We can write a permutation matrix $$\PP_{ij}$$ to swap rows $$i$$ and $$j$$. In this case we want to swap row 1 with row 2:

$\PP_{12} = \mat{0 & 1 & 0 \\ 1 & 0 & 0 \\ 0 & 0 & 1}; \hskip{0.5in} \PP_{12}\AA = \mat{4 & 5 & 6 \\ 0 & 2 & 3 \\ 7 & 8 & 10}.$

(If we multiply by $$\PP_{12}$$ on the right instead of the left, the matrix permutes the columns of $$\AA$$ instead of its rows.)

## Afterword

With $$\EE_{ij}$$ and $$\PP_{ij}$$ we can encode the process of elimination as a series of matrix multiplications to perform the row operations that we need.
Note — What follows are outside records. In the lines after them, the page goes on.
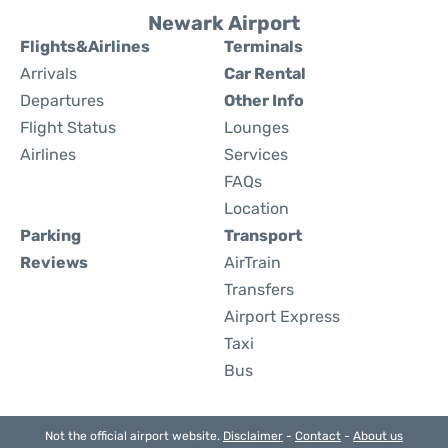
Newark Airport
Flights&Airlines
Terminals
Arrivals
Car Rental
Departures
Other Info
Flight Status
Lounges
Airlines
Services
FAQs
Location
Parking
Transport
Reviews
AirTrain
Transfers
Airport Express
Taxi
Bus
Not the official airport website.
Disclaimer
-
Contact
-
About us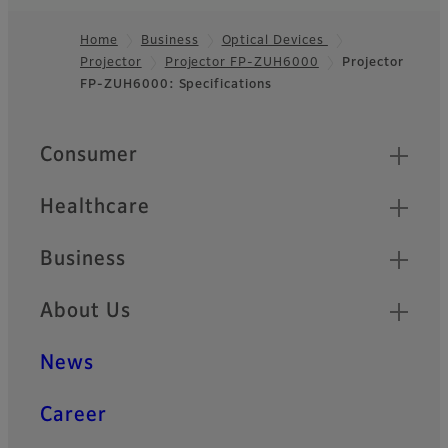
Home
Business
Optical Devices
Projector
Projector FP-ZUH6000
Projector
Footer
FP-ZUH6000: Specifications
Quick Links
Consumer
Healthcare
Business
About Us
News
Career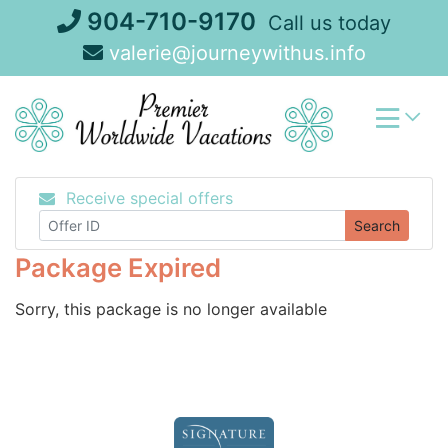
Skip
904-710-9170
Call us today
to
valerie@journeywithus.info
content
Receive special offers
Search
Package Expired
Sorry, this package is no longer available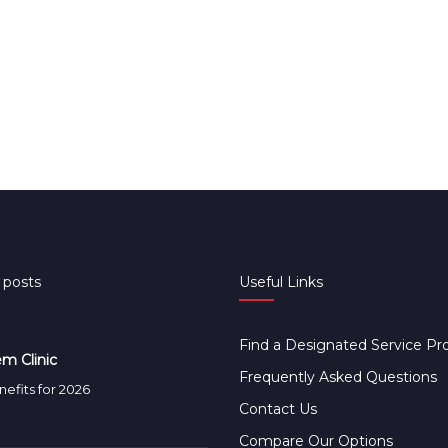
 posts
Useful Links
Find a Designated Service Pr
m Clinic
Frequently Asked Questions
efits for 2026
Contact Us
Compare Our Options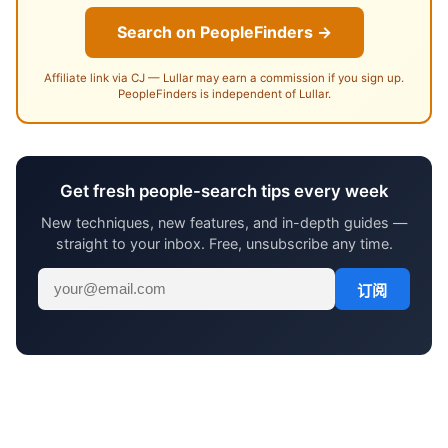
Search on PeopleFinders →
Affiliate link via CJ — Lullar may earn a commission if you sign up.
PeopleFinders is independent of Lullar.
Get fresh people-search tips every week
New techniques, new features, and in-depth guides —
straight to your inbox. Free, unsubscribe any time.
订阅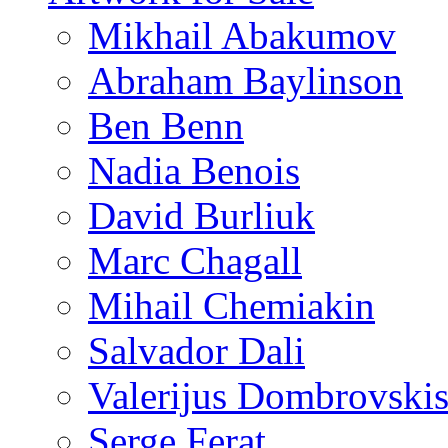
Mikhail Abakumov
Abraham Baylinson
Ben Benn
Nadia Benois
David Burliuk
Marc Chagall
Mihail Chemiakin
Salvador Dali
Valerijus Dombrovski
Serge Ferat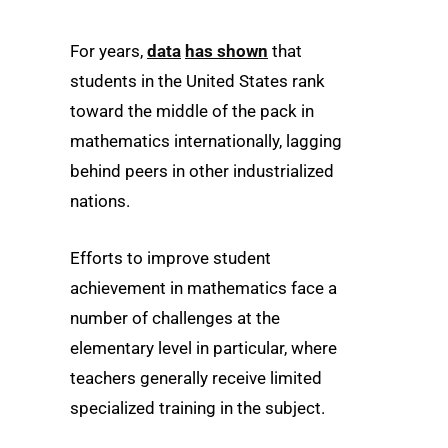
For years,
data
has shown
that
students in the United States rank
toward the middle of the pack in
mathematics internationally, lagging
behind peers in other industrialized
nations.
Efforts to improve student
achievement in mathematics face a
number of challenges at the
elementary level in particular, where
teachers generally receive limited
specialized training in the subject.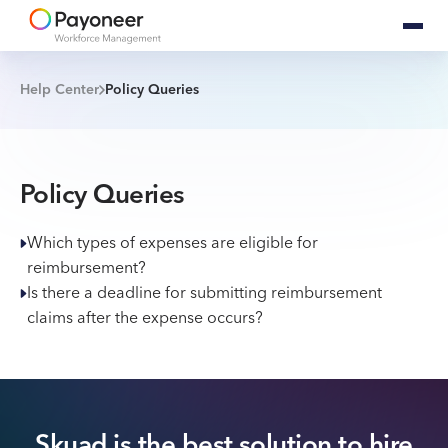
Help Center
Policy Queries
Policy Queries
Which types of expenses are eligible for
reimbursement?
Is there a deadline for submitting reimbursement
claims after the expense occurs?
Skuad is the best solution to hire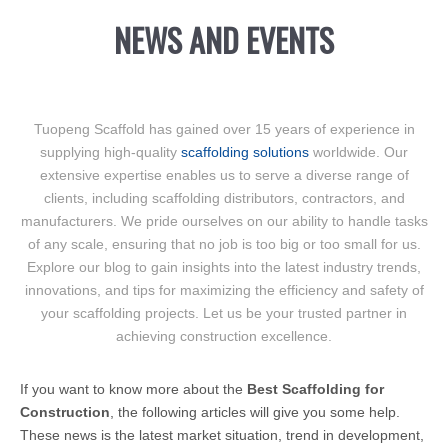
NEWS AND EVENTS
Tuopeng Scaffold has gained over 15 years of experience in
supplying high-quality
scaffolding solutions
worldwide. Our
extensive expertise enables us to serve a diverse range of
clients, including scaffolding distributors, contractors, and
manufacturers. We pride ourselves on our ability to handle tasks
of any scale, ensuring that no job is too big or too small for us.
Explore our blog to gain insights into the latest industry trends,
innovations, and tips for maximizing the efficiency and safety of
your scaffolding projects. Let us be your trusted partner in
achieving construction excellence.
If you want to know more about the
Best Scaffolding for
Construction
, the following articles will give you some help.
These news is the latest market situation, trend in development,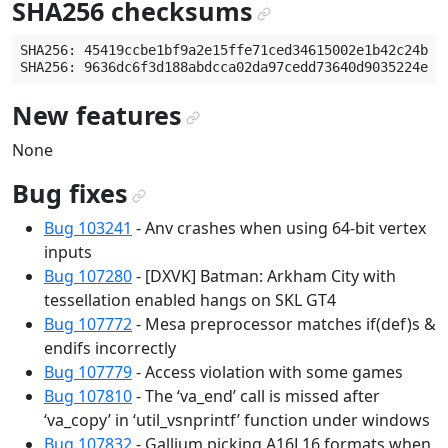
SHA256 checksums
¶
SHA256: 45419ccbe1bf9a2e15ffe71ced34615002e1b42c24b917
New features
¶
None
Bug fixes
¶
Bug 103241
- Anv crashes when using 64-bit vertex
inputs
Bug 107280
- [DXVK] Batman: Arkham City with
tessellation enabled hangs on SKL GT4
Bug 107772
- Mesa preprocessor matches if(def)s &
endifs incorrectly
Bug 107779
- Access violation with some games
Bug 107810
- The ‘va_end’ call is missed after
‘va_copy’ in ‘util_vsnprintf’ function under windows
Bug 107832
- Gallium picking A16L16 formats when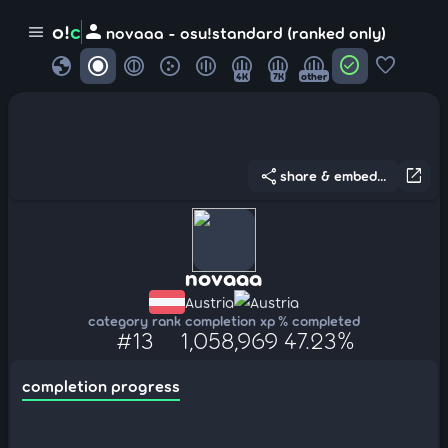
person
o!
c
menu
novaaa - osu!standard (ranked only)
globe
check_circle
favorite
4K
7K
other
share
open_in_new
share & embed...
novaaa
Austria
Austria
category rank
completion xp
% completed
#13
1,058,969
47.23%
completion progress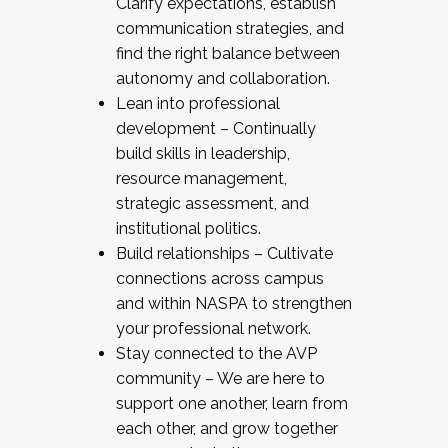
Clarify expectations, establish
communication strategies, and
find the right balance between
autonomy and collaboration.
Lean into professional
development – Continually
build skills in leadership,
resource management,
strategic assessment, and
institutional politics.
Build relationships – Cultivate
connections across campus
and within NASPA to strengthen
your professional network.
Stay connected to the AVP
community – We are here to
support one another, learn from
each other, and grow together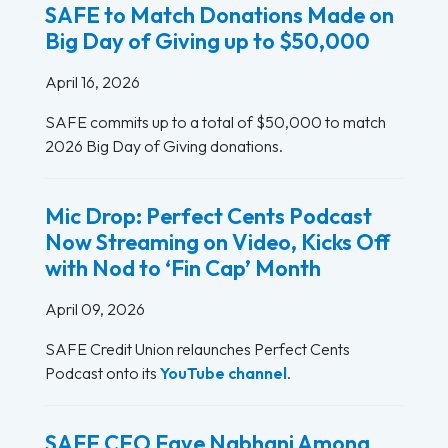
SAFE to Match Donations Made on
Big Day of Giving up to $50,000
April 16, 2026
SAFE commits up to a total of $50,000 to match
2026 Big Day of Giving donations.
Mic Drop: Perfect Cents Podcast
Now Streaming on Video, Kicks Off
with Nod to ‘Fin Cap’ Month
April 09, 2026
SAFE Credit Union relaunches Perfect Cents
Podcast onto its
YouTube channel
.
SAFE CEO Faye Nabhani Among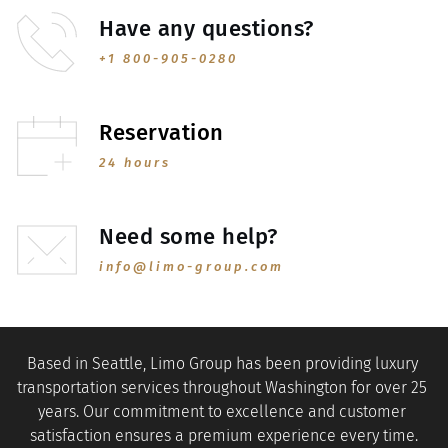
Have any questions?
+1 800-905-0280
Reservation
24 hours
Need some help?
info@limo-group.com
Based in Seattle, Limo Group has been providing luxury 
transportation services throughout Washington for over 25 
years. Our commitment to excellence and customer 
satisfaction ensures a premium experience every time.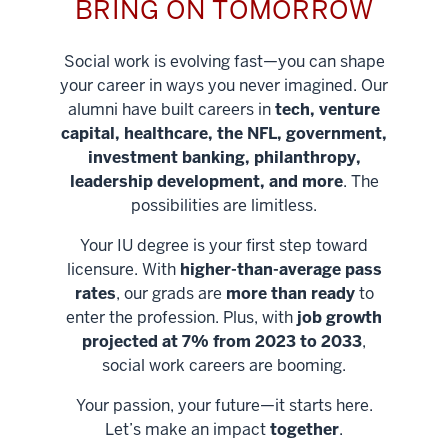
BRING ON TOMORROW
Social work is evolving fast—you can shape
your career in ways you never imagined. Our
alumni have built careers in
tech, venture
capital, healthcare, the NFL, government,
investment banking, philanthropy,
leadership development, and more
. The
possibilities are limitless.
Your IU degree is your first step toward
licensure. With
higher-than-average pass
rates
, our grads are
more than ready
to
enter the profession. Plus, with
job growth
projected at 7% from 2023 to 2033
,
social work careers are booming.
Your passion, your future—it starts here.
Help shape
Let’s make an impact
together
.
stronger
Unlock new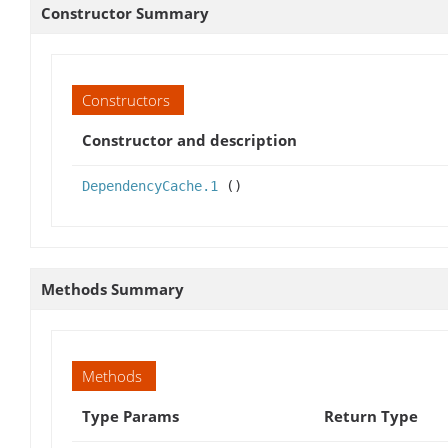
Constructor Summary
Constructors
Constructor and description
DependencyCache.1
()
Methods Summary
Methods
Type Params
Return Type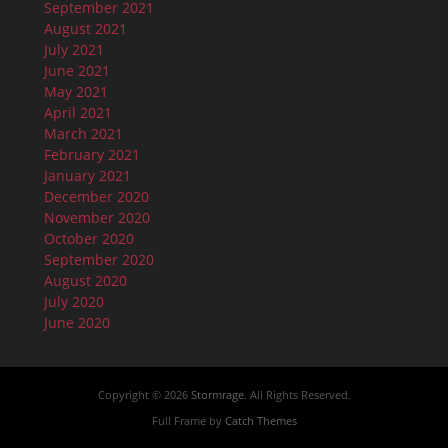
September 2021
August 2021
July 2021
June 2021
May 2021
April 2021
March 2021
February 2021
January 2021
December 2020
November 2020
October 2020
September 2020
August 2020
July 2020
June 2020
Copyright © 2026
Stormrage
. All Rights Reserved.
Full Frame by
Catch Themes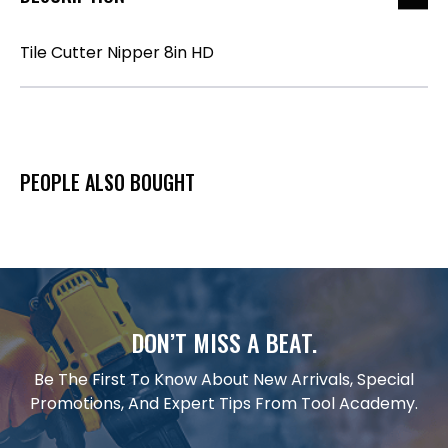
Tile Cutter Nipper 8in HD
PEOPLE ALSO BOUGHT
DON’T MISS A BEAT.
Be The First To Know About New Arrivals, Special
Promotions, And Expert Tips From Tool Academy.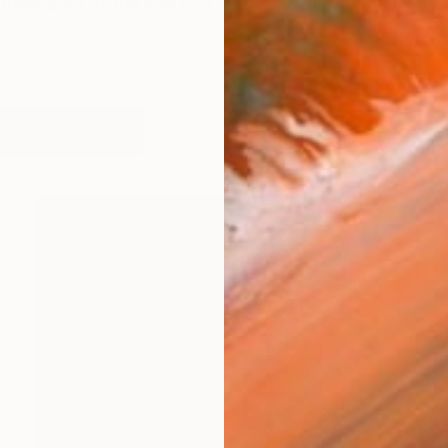
making art at the age of 21. I was admitted on the spo
orks (302)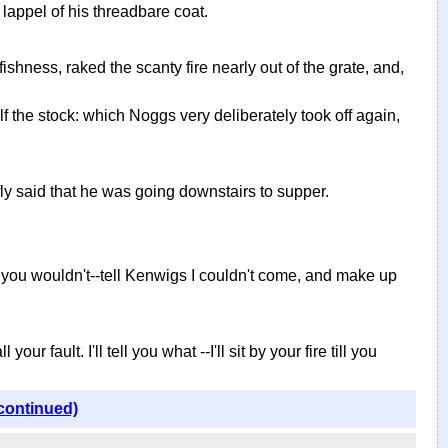
lappel of his threadbare coat.
hness, raked the scanty fire nearly out of the grate, and,
 the stock: which Noggs very deliberately took off again,
fly said that he was going downstairs to supper.
aid you wouldn't--tell Kenwigs I couldn't come, and make up
 fault. I'll tell you what --I'll sit by your fire till you
continued)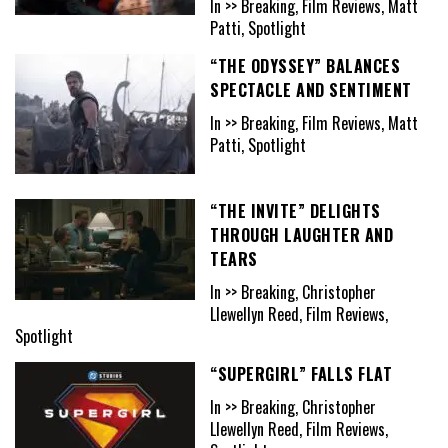
In >> Breaking, Film Reviews, Matt
Patti, Spotlight
“THE ODYSSEY” BALANCES
SPECTACLE AND SENTIMENT
In >> Breaking, Film Reviews, Matt
Patti, Spotlight
“THE INVITE” DELIGHTS
THROUGH LAUGHTER AND
TEARS
In >> Breaking, Christopher
Llewellyn Reed, Film Reviews,
Spotlight
“SUPERGIRL” FALLS FLAT
In >> Breaking, Christopher
Llewellyn Reed, Film Reviews,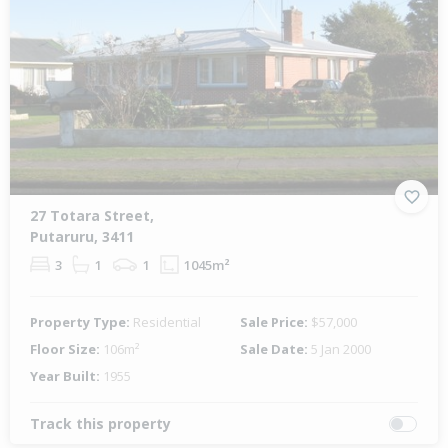
27 Totara Street,
Putaruru, 3411
3
1
1
1045m²
Property Type:
Residential
Sale Price:
$57,000
Floor Size:
106m²
Sale Date:
5 Jan 2000
Year Built:
1955
Track this property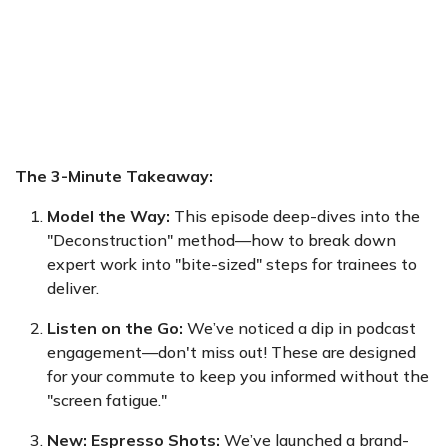
The 3-Minute Takeaway:
Model the Way:
This episode deep-dives into the
"Deconstruction" method—how to break down
expert work into "bite-sized" steps for trainees to
deliver.
Listen on the Go:
We’ve noticed a dip in podcast
engagement—don't miss out! These are designed
for your commute to keep you informed without the
"screen fatigue."
New: Espresso Shots:
We’ve launched a brand-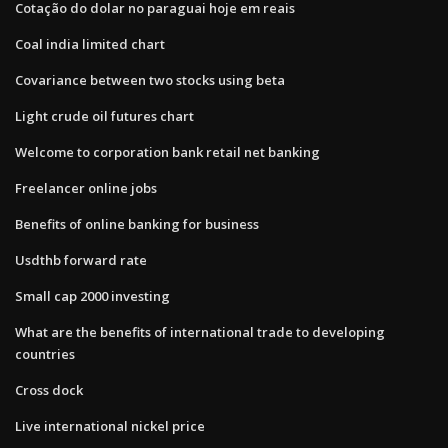
Cotação do dolar no paraguai hoje em reais
Coal india limited chart
Covariance between two stocks using beta
Light crude oil futures chart
Welcome to corporation bank retail net banking
Freelancer online jobs
Benefits of online banking for business
Usdthb forward rate
Small cap 2000 investing
What are the benefits of international trade to developing
countries
Cross dock
Live international nickel price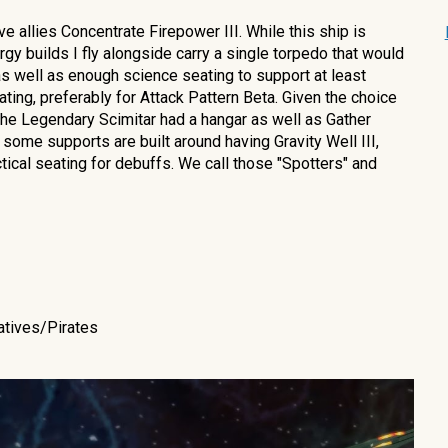
ve allies
Concentrate Firepower III. While this ship is
y builds I fly alongside carry a single torpedo that would
s as well as enough science seating to support at least
ating, prefe
rably for Attack Pattern Beta
.
Given the choice
he Legendary Scimitar had a hangar as well as Gather
 some supports are built around having Gravity Well III,
ctical seating for debuffs. We call those "Spotters" and
atives/Pirates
Next time we'll look at matrix inverses and some ways of telling whether a matrix is invertible. After that we'll move on to Gauss-Jordan elimination, a modified elimination process that finds the inverse $$\AA^{-1}$$ of $$\AA$$ if it exists.